### [Prompt]
In full and without change, transcribe the records below.

### [Provided records]
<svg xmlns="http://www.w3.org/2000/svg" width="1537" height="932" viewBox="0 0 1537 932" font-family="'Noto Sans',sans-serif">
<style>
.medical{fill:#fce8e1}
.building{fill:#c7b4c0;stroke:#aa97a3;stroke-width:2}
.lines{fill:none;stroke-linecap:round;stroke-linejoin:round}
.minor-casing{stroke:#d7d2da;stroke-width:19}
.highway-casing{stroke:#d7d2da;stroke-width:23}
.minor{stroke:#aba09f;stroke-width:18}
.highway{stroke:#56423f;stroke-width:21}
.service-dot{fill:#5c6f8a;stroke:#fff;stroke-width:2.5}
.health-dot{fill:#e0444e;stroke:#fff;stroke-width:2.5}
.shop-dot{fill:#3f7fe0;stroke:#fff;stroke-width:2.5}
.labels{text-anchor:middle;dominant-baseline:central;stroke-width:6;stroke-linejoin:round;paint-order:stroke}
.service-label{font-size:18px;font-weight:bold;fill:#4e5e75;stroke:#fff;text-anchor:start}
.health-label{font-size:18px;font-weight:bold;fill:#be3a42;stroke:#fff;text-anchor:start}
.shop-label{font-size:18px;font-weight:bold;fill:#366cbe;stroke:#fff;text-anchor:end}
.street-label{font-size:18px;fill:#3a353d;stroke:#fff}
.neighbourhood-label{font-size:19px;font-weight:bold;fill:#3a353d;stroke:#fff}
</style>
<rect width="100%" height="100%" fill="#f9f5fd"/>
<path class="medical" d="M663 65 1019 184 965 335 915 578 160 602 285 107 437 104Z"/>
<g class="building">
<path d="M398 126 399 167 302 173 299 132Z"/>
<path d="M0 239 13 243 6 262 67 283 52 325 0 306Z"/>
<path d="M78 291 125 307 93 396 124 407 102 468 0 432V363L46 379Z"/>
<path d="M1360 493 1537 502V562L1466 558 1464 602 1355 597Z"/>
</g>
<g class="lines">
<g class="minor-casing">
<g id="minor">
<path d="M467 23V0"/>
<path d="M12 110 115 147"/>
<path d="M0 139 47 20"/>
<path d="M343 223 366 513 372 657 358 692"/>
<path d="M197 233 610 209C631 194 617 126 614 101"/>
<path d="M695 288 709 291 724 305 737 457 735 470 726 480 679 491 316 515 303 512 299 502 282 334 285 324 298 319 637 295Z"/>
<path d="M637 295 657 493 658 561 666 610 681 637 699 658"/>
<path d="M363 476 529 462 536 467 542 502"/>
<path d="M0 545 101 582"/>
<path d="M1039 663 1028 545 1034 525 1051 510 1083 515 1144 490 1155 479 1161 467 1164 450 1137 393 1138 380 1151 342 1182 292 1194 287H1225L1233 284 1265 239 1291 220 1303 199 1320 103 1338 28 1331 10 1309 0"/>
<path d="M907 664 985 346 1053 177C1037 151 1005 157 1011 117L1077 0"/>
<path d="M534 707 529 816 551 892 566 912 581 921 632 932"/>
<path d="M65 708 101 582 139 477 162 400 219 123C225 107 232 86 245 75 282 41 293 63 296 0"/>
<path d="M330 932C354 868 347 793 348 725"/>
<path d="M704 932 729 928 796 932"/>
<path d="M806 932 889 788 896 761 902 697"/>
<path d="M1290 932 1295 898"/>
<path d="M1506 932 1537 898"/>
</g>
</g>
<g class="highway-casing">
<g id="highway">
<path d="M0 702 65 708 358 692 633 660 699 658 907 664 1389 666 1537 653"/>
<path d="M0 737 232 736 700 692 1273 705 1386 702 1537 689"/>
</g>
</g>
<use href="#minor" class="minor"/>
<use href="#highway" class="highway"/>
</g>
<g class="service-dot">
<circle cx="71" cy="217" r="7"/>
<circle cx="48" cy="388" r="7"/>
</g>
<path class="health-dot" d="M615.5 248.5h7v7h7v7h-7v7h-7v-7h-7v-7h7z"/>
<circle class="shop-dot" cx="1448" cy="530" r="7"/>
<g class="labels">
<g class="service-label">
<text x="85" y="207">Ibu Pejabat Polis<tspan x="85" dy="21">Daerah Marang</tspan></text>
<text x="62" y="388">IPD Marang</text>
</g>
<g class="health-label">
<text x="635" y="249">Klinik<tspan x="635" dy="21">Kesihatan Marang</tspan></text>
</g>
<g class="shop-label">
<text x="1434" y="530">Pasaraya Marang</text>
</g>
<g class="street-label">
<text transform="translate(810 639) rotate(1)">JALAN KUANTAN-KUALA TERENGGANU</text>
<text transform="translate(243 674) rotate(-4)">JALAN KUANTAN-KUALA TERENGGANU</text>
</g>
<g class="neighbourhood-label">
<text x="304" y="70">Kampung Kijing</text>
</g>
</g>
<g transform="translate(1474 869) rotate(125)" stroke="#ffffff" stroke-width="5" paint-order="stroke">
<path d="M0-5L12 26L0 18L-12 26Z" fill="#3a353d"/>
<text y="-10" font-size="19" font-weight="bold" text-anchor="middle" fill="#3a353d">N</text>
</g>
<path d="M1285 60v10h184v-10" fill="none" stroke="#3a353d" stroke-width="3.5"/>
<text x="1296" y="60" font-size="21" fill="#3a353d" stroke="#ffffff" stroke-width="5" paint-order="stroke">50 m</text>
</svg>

### [Answer below]
<svg xmlns="http://www.w3.org/2000/svg" width="1537" height="932" viewBox="0 0 1537 932" font-family="'Noto Sans',sans-serif">
<style>
.medical{fill:#fce8e1}
.building{fill:#c7b4c0;stroke:#aa97a3;stroke-width:2}
.lines{fill:none;stroke-linecap:round;stroke-linejoin:round}
.minor-casing{stroke:#d7d2da;stroke-width:19}
.highway-casing{stroke:#d7d2da;stroke-width:23}
.minor{stroke:#aba09f;stroke-width:18}
.highway{stroke:#56423f;stroke-width:21}
.service-dot{fill:#5c6f8a;stroke:#fff;stroke-width:2.5}
.health-dot{fill:#e0444e;stroke:#fff;stroke-width:2.5}
.shop-dot{fill:#3f7fe0;stroke:#fff;stroke-width:2.5}
.labels{text-anchor:middle;dominant-baseline:central;stroke-width:6;stroke-linejoin:round;paint-order:stroke}
.service-label{font-size:18px;font-weight:bold;fill:#4e5e75;stroke:#fff;text-anchor:start}
.health-label{font-size:18px;font-weight:bold;fill:#be3a42;stroke:#fff;text-anchor:start}
.shop-label{font-size:18px;font-weight:bold;fill:#366cbe;stroke:#fff;text-anchor:end}
.street-label{font-size:18px;fill:#3a353d;stroke:#fff}
.neighbourhood-label{font-size:19px;font-weight:bold;fill:#3a353d;stroke:#fff}
</style>
<rect width="100%" height="100%" fill="#f9f5fd"/>
<path class="medical" d="M663 65 1019 184 965 335 915 578 160 602 285 107 437 104Z"/>
<g class="building">
<path d="M398 126 399 167 302 173 299 132Z"/>
<path d="M0 239 13 243 6 262 67 283 52 325 0 306Z"/>
<path d="M78 291 125 307 93 396 124 407 102 468 0 432V363L46 379Z"/>
<path d="M1360 493 1537 502V562L1466 558 1464 602 1355 597Z"/>
</g>
<g class="lines">
<g class="minor-casing">
<g id="minor">
<path d="M467 23V0"/>
<path d="M12 110 115 147"/>
<path d="M0 139 47 20"/>
<path d="M343 223 366 513 372 657 358 692"/>
<path d="M197 233 610 209C631 194 617 126 614 101"/>
<path d="M695 288 709 291 724 305 737 457 735 470 726 480 679 491 316 515 303 512 299 502 282 334 285 324 298 319 637 295Z"/>
<path d="M637 295 657 493 658 561 666 610 681 637 699 658"/>
<path d="M363 476 529 462 536 467 542 502"/>
<path d="M0 545 101 582"/>
<path d="M1039 663 1028 545 1034 525 1051 510 1083 515 1144 490 1155 479 1161 467 1164 450 1137 393 1138 380 1151 342 1182 292 1194 287H1225L1233 284 1265 239 1291 220 1303 199 1320 103 1338 28 1331 10 1309 0"/>
<path d="M907 664 985 346 1053 177C1037 151 1005 157 1011 117L1077 0"/>
<path d="M534 707 529 816 551 892 566 912 581 921 632 932"/>
<path d="M65 708 101 582 139 477 162 400 219 123C225 107 232 86 245 75 282 41 293 63 296 0"/>
<path d="M330 932C354 868 347 793 348 725"/>
<path d="M704 932 729 928 796 932"/>
<path d="M806 932 889 788 896 761 902 697"/>
<path d="M1290 932 1295 898"/>
<path d="M1506 932 1537 898"/>
</g>
</g>
<g class="highway-casing">
<g id="highway">
<path d="M0 702 65 708 358 692 633 660 699 658 907 664 1389 666 1537 653"/>
<path d="M0 737 232 736 700 692 1273 705 1386 702 1537 689"/>
</g>
</g>
<use href="#minor" class="minor"/>
<use href="#highway" class="highway"/>
</g>
<g class="service-dot">
<circle cx="71" cy="217" r="7"/>
<circle cx="48" cy="388" r="7"/>
</g>
<path class="health-dot" d="M615.5 248.5h7v7h7v7h-7v7h-7v-7h-7v-7h7z"/>
<circle class="shop-dot" cx="1448" cy="530" r="7"/>
<g class="labels">
<g class="service-label">
<text x="85" y="207">Ibu Pejabat Polis<tspan x="85" dy="21">Daerah Marang</tspan></text>
<text x="62" y="388">IPD Marang</text>
</g>
<g class="health-label">
<text x="635" y="249">Klinik<tspan x="635" dy="21">Kesihatan Marang</tspan></text>
</g>
<g class="shop-label">
<text x="1434" y="530">Pasaraya Marang</text>
</g>
<g class="street-label">
<text transform="translate(810 639) rotate(1)">JALAN KUANTAN-KUALA TERENGGANU</text>
<text transform="translate(243 674) rotate(-4)">JALAN KUANTAN-KUALA TERENGGANU</text>
</g>
<g class="neighbourhood-label">
<text x="304" y="70">Kampung Kijing</text>
</g>
</g>
<g transform="translate(1474 869) rotate(125)" stroke="#ffffff" stroke-width="5" paint-order="stroke">
<path d="M0-5L12 26L0 18L-12 26Z" fill="#3a353d"/>
<text y="-10" font-size="19" font-weight="bold" text-anchor="middle" fill="#3a353d">N</text>
</g>
<path d="M1285 60v10h184v-10" fill="none" stroke="#3a353d" stroke-width="3.5"/>
<text x="1296" y="60" font-size="21" fill="#3a353d" stroke="#ffffff" stroke-width="5" paint-order="stroke">50 m</text>
</svg>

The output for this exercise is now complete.